▸ REQUIRED WORK
Two lines mark the range in the entries below: the one holding "verifying metadata signatures." and the one holding "provide user attributes.". Set down those two and all lines between them, exactly.

Plain-text document sources
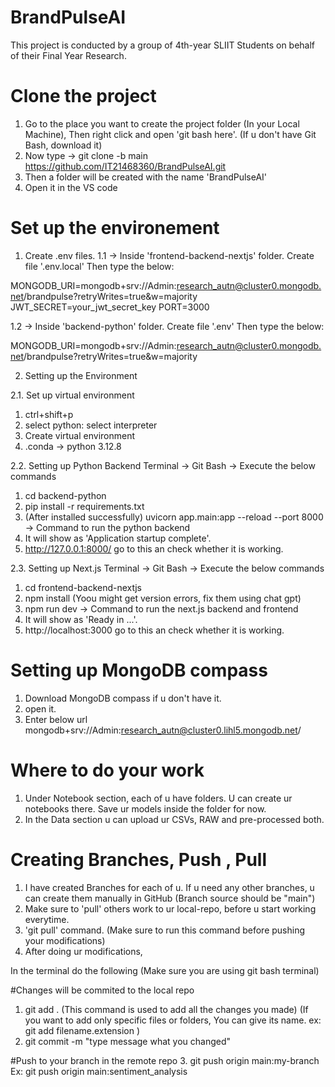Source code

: # BrandPulseAI
This project is conducted by a group of 4th-year SLIIT Students on behalf of their Final Year Research. 


# Clone the project

1. Go to the place you want to create the project folder (In your Local Machine), Then right click and open 'git bash here'. 
(If u don't have Git Bash, download it)
2. Now type -> git clone -b main https://github.com/IT21468360/BrandPulseAI.git
3. Then a folder will be created with the name 'BrandPulseAI'
4. Open it in the VS code

# Set up the environement

1. Create .env files.
1.1 -> Inside 'frontend-backend-nextjs' folder. 
       Create file '.env.local'
       Then type the below:
       
MONGODB_URI=mongodb+srv://Admin:research_autn@cluster0.mongodb.net/brandpulse?retryWrites=true&w=majority
JWT_SECRET=your_jwt_secret_key
PORT=3000

1.2 -> Inside 'backend-python' folder. 
       Create file '.env'
       Then type the below:
       
MONGODB_URI=mongodb+srv://Admin:research_autn@cluster0.mongodb.net/brandpulse?retryWrites=true&w=majority

2. Setting up the Environment

2.1. Set up virtual environment
  1)  ctrl+shift+p
  2) select python: select interpreter
  3) Create virtual environment
  4) .conda -> python 3.12.8
 
2.2. Setting up Python Backend
Terminal -> Git Bash -> Execute the below commands
1) cd backend-python
2) pip install -r requirements.txt
3) (After installed successfully)
uvicorn app.main:app --reload --port 8000    -> Command to run the python backend
4) It will show as 'Application startup complete'.
5) http://127.0.0.1:8000/  go to this an check whether it is working.

2.3. Setting up Next.js
Terminal -> Git Bash -> Execute the below commands
1) cd frontend-backend-nextjs
2) npm install (Yoou might get version errors, fix them using chat gpt)
3) npm run dev    -> Command to run the next.js backend and frontend
4) It will show as 'Ready in ...'.
5) http://localhost:3000  go to this an check whether it is working.

# Setting up MongoDB compass 
1. Download MongoDB compass if u don't have it.
2. open it.
3. Enter below url
mongodb+srv://Admin:research_autn@cluster0.lihl5.mongodb.net/

# Where to do your work

1. Under Notebook section, each of u have folders. U can create ur notebooks there. Save ur models inside the folder for now. 
2. In the Data section u can upload ur CSVs, RAW and pre-processed both.

# Creating Branches, Push , Pull

1. I have created Branches for each of u. If u need any other branches, u can create them manually in GitHub (Branch source should be "main")
2. Make sure to 'pull' others work to ur local-repo, before u start working everytime.
3. 'git pull' command. (Make sure to run this command before pushing your modifications)
4. After doing ur modifications,

In the terminal do the following (Make sure you are using git bash terminal)

#Changes will be commited to the local repo 
1. git add . (This command is used to add all the changes you made) (If you want to add only specific files or folders, You can give its name. ex: git add filename.extension ) 
2. git commit -m "type message what you changed"

#Push to your branch in the remote repo 
3. git push origin main:my-branch    Ex: git push origin main:sentiment_analysis


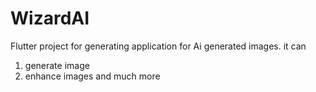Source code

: # WizardAI

Flutter project for generating application for Ai generated images.
it can 
1. generate image 
2. enhance images and much more 
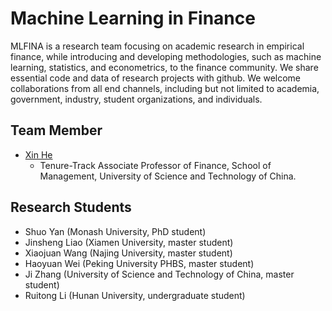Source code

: # Machine Learning in Finance 

MLFINA is a research team focusing on academic research in empirical finance, while introducing and developing methodologies, such as machine learning, statistics, and econometrics, to the finance community. We share essential code and data of research projects with github. We welcome collaborations from all end channels, including but not limited to academia, government, industry, student organizations, and individuals.

## Team Member

- [Xin He](www.xinhesean.com)
  - Tenure-Track Associate Professor of Finance, School of Management, University of Science and Technology of China.

## Research Students

- Shuo Yan (Monash University, PhD student)
- Jinsheng Liao (Xiamen University, master student)
- Xiaojuan Wang (Najing University, master student)
- Haoyuan Wei (Peking University PHBS, master student)
- Ji Zhang (University of Science and Technology of China, master student)
- Ruitong Li (Hunan University, undergraduate student)
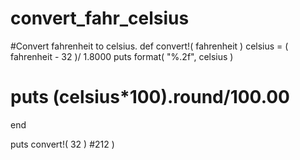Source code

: # convert_fahr_celsius
#Convert fahrenheit to celsius.
def convert!( fahrenheit )
  celsius = ( fahrenheit - 32 )/ 1.8000
  puts format( "%.2f", celsius )
# puts (celsius*100).round/100.00
end

puts convert!( 32 ) #212 )
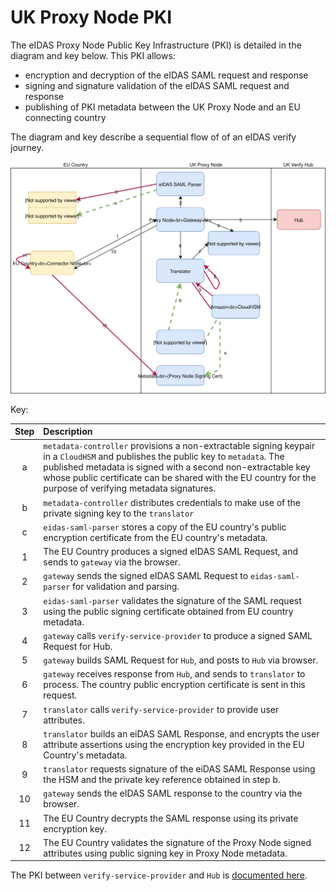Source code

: # UK Proxy Node PKI

The eIDAS Proxy Node Public Key Infrastructure (PKI) is detailed in the diagram and key below.
This PKI allows:

* encryption and decryption of the eIDAS SAML request and response
* signing and signature validation of the eIDAS SAML request and response
* publishing of PKI metadata between the UK Proxy Node and an EU connecting country

The diagram and key describe a sequential flow of of an eIDAS verify journey.

![](images/proxy_node_pki.svg)

Key:

| Step      | Description |
| :----:       |    :---     |
| a   |`metadata-controller` provisions a non-extractable signing keypair in a `CloudHSM` and publishes the public key to `metadata`. The published metadata is signed with a second non-extractable key whose public certificate can be shared with the EU country for the purpose of verifying metadata signatures.
| b   |`metadata-controller` distributes credentials to make use of the private signing key to the `translator`
| c   | `eidas-saml-parser` stores a copy of the EU country's public encryption certificate from the EU country's metadata.
| 1   | The EU Country produces a signed eIDAS SAML Request, and sends to `gateway` via the browser.
| 2   | `gateway` sends the signed eIDAS SAML Request to `eidas-saml-parser` for validation and parsing.
| 3   | `eidas-saml-parser` validates the signature of the SAML request using the public signing certificate obtained from EU country metadata.
| 4   | `gateway` calls `verify-service-provider` to produce a signed SAML Request for Hub.
| 5   | `gateway` builds SAML Request for `Hub`, and posts to `Hub` via browser.
| 6   | `gateway` receives response from `Hub`, and sends to `translator` to process. The country public encryption certificate is sent in this request.
| 7   | `translator` calls `verify-service-provider` to provide user attributes.
| 8   | `translator` builds an eiDAS SAML Response, and encrypts the user attribute assertions using the encryption key provided in the EU Country's metadata.
| 9   | `translator` requests signature of the eiDAS SAML Response using the HSM and the private key reference obtained in step b.
| 10   | `gateway` sends the eIDAS SAML response to the country via the browser.
| 11   | The EU Country decrypts the SAML response using its private encryption key.
| 12   | The EU Country validates the signature of the Proxy Node signed attributes using public signing key in Proxy Node metadata.

The PKI between `verify-service-provider` and `Hub` is [documented here](https://www.docs.verify.service.gov.uk/get-started/#get-started).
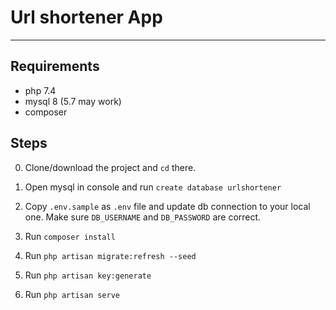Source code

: # Url shortener App

<hr>

## Requirements

- php 7.4
- mysql 8 (5.7 may work)
- composer

## Steps

0. Clone/download the project and `cd` there.

1. Open mysql in console and run `create database urlshortener`

2. Copy `.env.sample` as `.env` file and update db connection to your local one. Make sure `DB_USERNAME`
   and `DB_PASSWORD` are correct.

3. Run `composer install`
4. Run `php artisan migrate:refresh --seed`
5. Run `php artisan key:generate`
6. Run `php artisan serve`
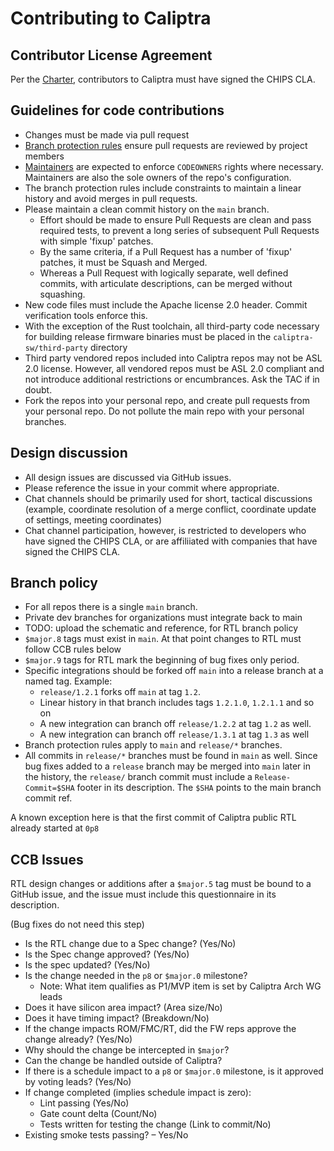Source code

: # Contributing to Caliptra

## Contributor License Agreement

Per the [Charter](CaliptraWGTechnicalCharter.md), contributors to Caliptra
must have signed the CHIPS CLA.

## Guidelines for code contributions

* Changes must be made via pull request
* [Branch protection rules](GitHubRules.md) ensure pull requests are reviewed
  by project members
* [Maintainers](MAINTAINERS.md) are expected to enforce `CODEOWNERS` rights
  where necessary. Maintainers are also the sole owners of the repo's
  configuration.
* The branch protection rules include constraints to maintain a linear history
  and avoid merges in pull requests.
* Please maintain a clean commit history on the `main` branch.
  - Effort should be made to ensure Pull Requests are clean and pass required
    tests, to prevent a long series of subsequent Pull Requests with simple
    'fixup' patches.
  - By the same criteria, if a Pull Request has a number of 'fixup' patches, it
    must be Squash and Merged.
  - Whereas a Pull Request with logically separate, well defined commits, with
    articulate descriptions, can be merged without squashing.
* New code files must include the Apache license 2.0 header. Commit verification
  tools enforce this.
* With the exception of the Rust toolchain, all third-party code necessary for
  building release firmware binaries must be placed in the
  `caliptra-sw/third-party` directory
* Third party vendored repos included into Caliptra repos may not be ASL 2.0
  license. However, all vendored repos must be ASL 2.0 compliant and not
  introduce additional restrictions or encumbrances. Ask the TAC if in doubt.
* Fork the repos into your personal repo, and create pull requests from your
  personal repo. Do not pollute the main repo with your personal branches.

## Design discussion

* All design issues are discussed via GitHub issues.
* Please reference the issue in your commit where appropriate.
* Chat channels should be primarily used for short, tactical discussions
  (example, coordinate resolution of a merge conflict, coordinate update of
  settings, meeting coordinates)
* Chat channel participation, however, is restricted to developers who have
  signed the CHIPS CLA, or are affiliiated with companies that have signed the
  CHIPS CLA.

## Branch policy

* For all repos there is a single `main` branch.
* Private dev branches for organizations must integrate back to main
* TODO: upload the schematic and reference, for RTL branch policy
* `$major.8` tags must exist in `main`. At that point changes to RTL must follow
  CCB rules below
* `$major.9` tags for RTL mark the beginning of bug fixes only period.
* Specific integrations should be forked off `main` into a release branch at a
  named tag. Example:
  - `release/1.2.1` forks off `main` at tag `1.2`.
  - Linear history in that branch includes tags `1.2.1.0`, `1.2.1.1` and so on
  - A new integration can branch off `release/1.2.2` at tag `1.2` as well.
  - A new integration can branch off `release/1.3.1` at tag `1.3` as well
* Branch protection rules apply to `main` and `release/*` branches.
* All commits in `release/*` branches must be found in `main` as well. Since bug
  fixes added to a `release` branch may be merged into `main` later in the
  history, the `release/` branch commit must include a `Release-Commit=$SHA`
  footer in its description. The `$SHA` points to the main branch commit ref.

A known exception here is that the first commit of Caliptra public RTL already
started at `0p8`

## CCB Issues

RTL design changes or additions after a `$major.5` tag must be bound to a GitHub
issue, and the issue must include this questionnaire in its description.

(Bug fixes do not need this step)

* Is the RTL change due to a Spec change? (Yes/No)
* Is the Spec change approved? (Yes/No)
* Is the spec updated? (Yes/No)
* Is the change needed in the `p8` or `$major.0` milestone?
  - Note: What item qualifies as P1/MVP item is set by Caliptra Arch WG leads
* Does it have silicon area impact? (Area size/No)
* Does it have timing impact? (Breakdown/No)
* If the change impacts ROM/FMC/RT, did the FW reps approve the change already? (Yes/No)
* Why should the change be intercepted in `$major`?
* Can the change be handled outside of Caliptra?
* If there is a schedule impact to a `p8` or `$major.0` milestone, is it
  approved by voting leads? (Yes/No)
* If change completed (implies schedule impact is zero):
  - Lint passing (Yes/No)
  - Gate count delta (Count/No)
  - Tests written for testing the change (Link to commit/No)
* Existing smoke tests passing? – Yes/No
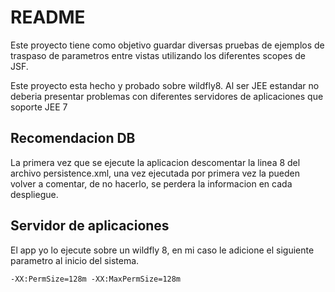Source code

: # README #

Este proyecto tiene como objetivo guardar diversas pruebas de ejemplos de traspaso de parametros entre vistas 
utilizando los diferentes scopes de JSF.

Este proyecto esta hecho y probado sobre wildfly8. Al ser JEE estandar no deberia presentar problemas con diferentes 
servidores de aplicaciones que soporte JEE 7

## Recomendacion DB ##

La primera vez que se ejecute la aplicacion descomentar la linea 8 del archivo persistence.xml, una vez ejecutada por primera vez
la pueden volver a comentar, de no hacerlo, se perdera la informacion en cada despliegue.

## Servidor de aplicaciones ##

El app yo lo ejecute sobre un wildfly 8, en mi caso le adicione el siguiente parametro al inicio del sistema.

    -XX:PermSize=128m -XX:MaxPermSize=128m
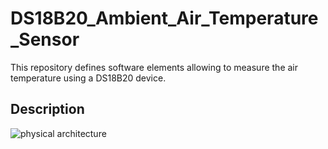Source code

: # DS18B20_Ambient_Air_Temperature_Sensor
This repository defines software elements allowing to measure the air
temperature using a DS18B20 device.


## Description

![physical architecture](http://www.plantuml.com/plantuml/proxy?cache=no&src=https://raw.github.com/HomeMadeBots/DS18B20_Ambient_Air_Temperature_Sensor/master/doc/physical_architecture.iuml)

▸ ANSWER TO THIS TASK
| a   |`metadata-controller` provisions a non-extractable signing keypair in a `CloudHSM` and publishes the public key to `metadata`. The published metadata is signed with a second non-extractable key whose public certificate can be shared with the EU country for the purpose of verifying metadata signatures.
| b   |`metadata-controller` distributes credentials to make use of the private signing key to the `translator`
| c   | `eidas-saml-parser` stores a copy of the EU country's public encryption certificate from the EU country's metadata.
| 1   | The EU Country produces a signed eIDAS SAML Request, and sends to `gateway` via the browser.
| 2   | `gateway` sends the signed eIDAS SAML Request to `eidas-saml-parser` for validation and parsing.
| 3   | `eidas-saml-parser` validates the signature of the SAML request using the public signing certificate obtained from EU country metadata.
| 4   | `gateway` calls `verify-service-provider` to produce a signed SAML Request for Hub.
| 5   | `gateway` builds SAML Request for `Hub`, and posts to `Hub` via browser.
| 6   | `gateway` receives response from `Hub`, and sends to `translator` to process. The country public encryption certificate is sent in this request.
| 7   | `translator` calls `verify-service-provider` to provide user attributes.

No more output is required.